Fig. 3: AD and related tauopathies present with distinct tau acetylation profiles.

a Immunoblotting of control and AD brains homogenates using antibodies to detect ac-K311, total tau (TAU-5), and GAPDH. b Immunoblots from a were quantified and normalized to control (soluble) or AD (insoluble) samples. c Immunohistochemistry (IHC) analysis using ac-K311 (#5089) in a panel of 3R and 4R tauopathies: Alzheimer’s disease (AD), Pick’s disease (PiD), corticobasal degeneration (CBD), and progressive supranuclear palsy (PSP). Only 3R-tauopathies (AD and PiD) demonstrated ac-K311-immunoreactive pathological lesions. Scale bar = 50 μm. d Double-labeling IF to mark ac-K311 (red) in combination with tau-isoform specific antibodies.

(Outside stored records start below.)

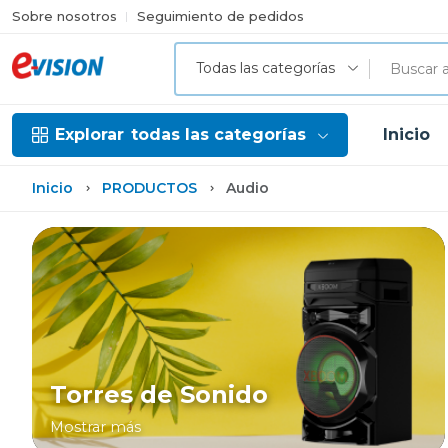
Sobre nosotros
Seguimiento de pedidos
Todas las categorías
Explorar
todas las categorías
Inicio
Inicio
PRODUCTOS
Audio
Torres de Sonido
Mostrar más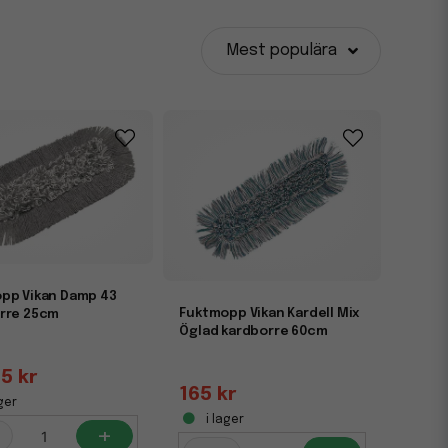
h skolor till butiker och offentliga lokaler. Den lämpar
. Fuktmopparna är tvättbara och kan användas många
Mest populära
och ger alltid ett skinande resultat. Kombinera gärna
 komplett städsystem som gör arbetet enklare och mer
pp Vikan Damp 43
Fuktmopp Vikan Kardell Mix
rre 25cm
Öglad kardborre 60cm
5 kr
165 kr
ger
i lager
+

The green channel represents 4R-tau (RD4) in AD, CBD, and PSP or 3R-tau (RD3) in AD and PiD. Ac-K311 colocalized strongly to 3R-tau pathology in AD and PiD. Scale bar = 50 μm. e Immunoblotting of isolated PHF-tau from the indicated tauopathies probed with ac-K311, 3R-tau (RD3), 4R-tau (RD4), and total tau (K9JA) antibodies. The arrows highlighting tau bands 1–5 represent distinctly migrating tau bands that are resolved by immunoblotting. Statistical tests: p value determined by unpaired t-test with Welch’s correction from n = 5 independent samples (b). Representative images are shown from n = 10 (c, d) and n = 2 (e) independent samples. Error bars represent means ± SEM. *p < 0.05 and **p < 0.01. Source data are provided as a Source Data file.